# INSTRUCTION
Rewrite the part that opens with the line containing "if handler == nil_h" and closes with the line containing "array_m, value_m, value_a", changing every "empty_m" to "blank_m" and leaving everything else as it is.

___

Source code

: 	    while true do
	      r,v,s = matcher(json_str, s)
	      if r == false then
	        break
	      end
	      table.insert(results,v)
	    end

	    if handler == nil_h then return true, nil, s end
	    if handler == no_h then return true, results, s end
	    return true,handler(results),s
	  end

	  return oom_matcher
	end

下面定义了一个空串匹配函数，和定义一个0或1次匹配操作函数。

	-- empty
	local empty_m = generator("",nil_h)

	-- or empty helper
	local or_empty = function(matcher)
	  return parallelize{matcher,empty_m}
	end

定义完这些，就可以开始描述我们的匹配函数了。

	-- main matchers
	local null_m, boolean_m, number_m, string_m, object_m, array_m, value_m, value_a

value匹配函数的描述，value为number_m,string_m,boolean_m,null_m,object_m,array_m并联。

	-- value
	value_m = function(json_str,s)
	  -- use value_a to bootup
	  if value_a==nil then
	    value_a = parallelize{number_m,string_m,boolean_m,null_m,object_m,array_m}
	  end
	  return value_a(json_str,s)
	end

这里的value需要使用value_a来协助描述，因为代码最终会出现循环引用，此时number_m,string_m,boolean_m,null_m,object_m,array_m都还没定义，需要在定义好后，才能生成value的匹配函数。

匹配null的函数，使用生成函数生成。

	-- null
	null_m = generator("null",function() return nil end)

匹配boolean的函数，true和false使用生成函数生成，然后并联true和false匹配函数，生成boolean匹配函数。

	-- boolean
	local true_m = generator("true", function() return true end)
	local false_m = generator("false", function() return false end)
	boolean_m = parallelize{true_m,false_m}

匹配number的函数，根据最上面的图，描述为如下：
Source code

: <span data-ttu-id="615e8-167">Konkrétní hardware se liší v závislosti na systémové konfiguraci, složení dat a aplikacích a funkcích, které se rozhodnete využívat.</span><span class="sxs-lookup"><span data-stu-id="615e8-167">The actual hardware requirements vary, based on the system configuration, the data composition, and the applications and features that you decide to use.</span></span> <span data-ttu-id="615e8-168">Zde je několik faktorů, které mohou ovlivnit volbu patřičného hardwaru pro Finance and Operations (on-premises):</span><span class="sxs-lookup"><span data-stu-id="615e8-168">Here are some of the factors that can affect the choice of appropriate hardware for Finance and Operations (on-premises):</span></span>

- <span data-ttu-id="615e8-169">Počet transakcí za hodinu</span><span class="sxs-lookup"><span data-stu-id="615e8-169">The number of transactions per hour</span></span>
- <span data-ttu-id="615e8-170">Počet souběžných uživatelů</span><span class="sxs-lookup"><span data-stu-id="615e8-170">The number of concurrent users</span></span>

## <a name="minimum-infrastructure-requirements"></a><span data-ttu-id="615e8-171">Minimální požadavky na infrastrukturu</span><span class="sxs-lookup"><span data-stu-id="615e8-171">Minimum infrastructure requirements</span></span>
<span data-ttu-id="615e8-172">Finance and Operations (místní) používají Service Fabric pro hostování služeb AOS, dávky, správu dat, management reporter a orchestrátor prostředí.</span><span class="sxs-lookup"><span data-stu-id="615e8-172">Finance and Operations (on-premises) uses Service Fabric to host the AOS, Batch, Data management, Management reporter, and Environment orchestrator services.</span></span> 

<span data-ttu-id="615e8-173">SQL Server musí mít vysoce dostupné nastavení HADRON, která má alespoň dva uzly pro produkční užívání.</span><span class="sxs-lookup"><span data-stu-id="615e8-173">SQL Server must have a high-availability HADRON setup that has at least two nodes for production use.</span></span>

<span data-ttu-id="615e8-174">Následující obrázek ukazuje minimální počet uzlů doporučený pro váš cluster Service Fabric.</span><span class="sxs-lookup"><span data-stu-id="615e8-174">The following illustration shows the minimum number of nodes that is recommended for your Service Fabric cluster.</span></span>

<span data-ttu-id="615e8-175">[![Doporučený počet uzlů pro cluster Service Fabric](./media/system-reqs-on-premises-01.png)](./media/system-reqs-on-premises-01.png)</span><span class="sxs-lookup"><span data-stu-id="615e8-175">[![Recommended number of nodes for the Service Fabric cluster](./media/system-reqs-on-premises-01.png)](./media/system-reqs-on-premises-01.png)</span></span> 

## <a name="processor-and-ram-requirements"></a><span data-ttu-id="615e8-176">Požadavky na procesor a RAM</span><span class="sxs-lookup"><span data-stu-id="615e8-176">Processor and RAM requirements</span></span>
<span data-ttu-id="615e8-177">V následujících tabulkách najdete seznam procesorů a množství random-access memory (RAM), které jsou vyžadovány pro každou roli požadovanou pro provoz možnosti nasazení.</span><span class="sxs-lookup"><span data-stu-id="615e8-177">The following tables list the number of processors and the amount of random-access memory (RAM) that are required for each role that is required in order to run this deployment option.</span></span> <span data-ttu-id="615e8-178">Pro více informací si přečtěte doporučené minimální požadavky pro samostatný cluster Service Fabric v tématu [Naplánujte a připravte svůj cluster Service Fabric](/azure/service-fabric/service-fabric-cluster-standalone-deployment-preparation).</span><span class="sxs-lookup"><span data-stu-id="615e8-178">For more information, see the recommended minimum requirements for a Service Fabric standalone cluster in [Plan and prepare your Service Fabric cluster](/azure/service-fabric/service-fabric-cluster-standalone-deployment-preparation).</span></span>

___

# RESPONSE TO THE TASK
	    if handler == nil_h then return true, nil, s end
	    if handler == no_h then return true, results, s end
	    return true,handler(results),s
	  end

	  return oom_matcher
	end

下面定义了一个空串匹配函数，和定义一个0或1次匹配操作函数。

	-- empty
	local blank_m = generator("",nil_h)

	-- or empty helper
	local or_empty = function(matcher)
	  return parallelize{matcher,blank_m}
	end

定义完这些，就可以开始描述我们的匹配函数了。

	-- main matchers
	local null_m, boolean_m, number_m, string_m, object_m, array_m, value_m, value_a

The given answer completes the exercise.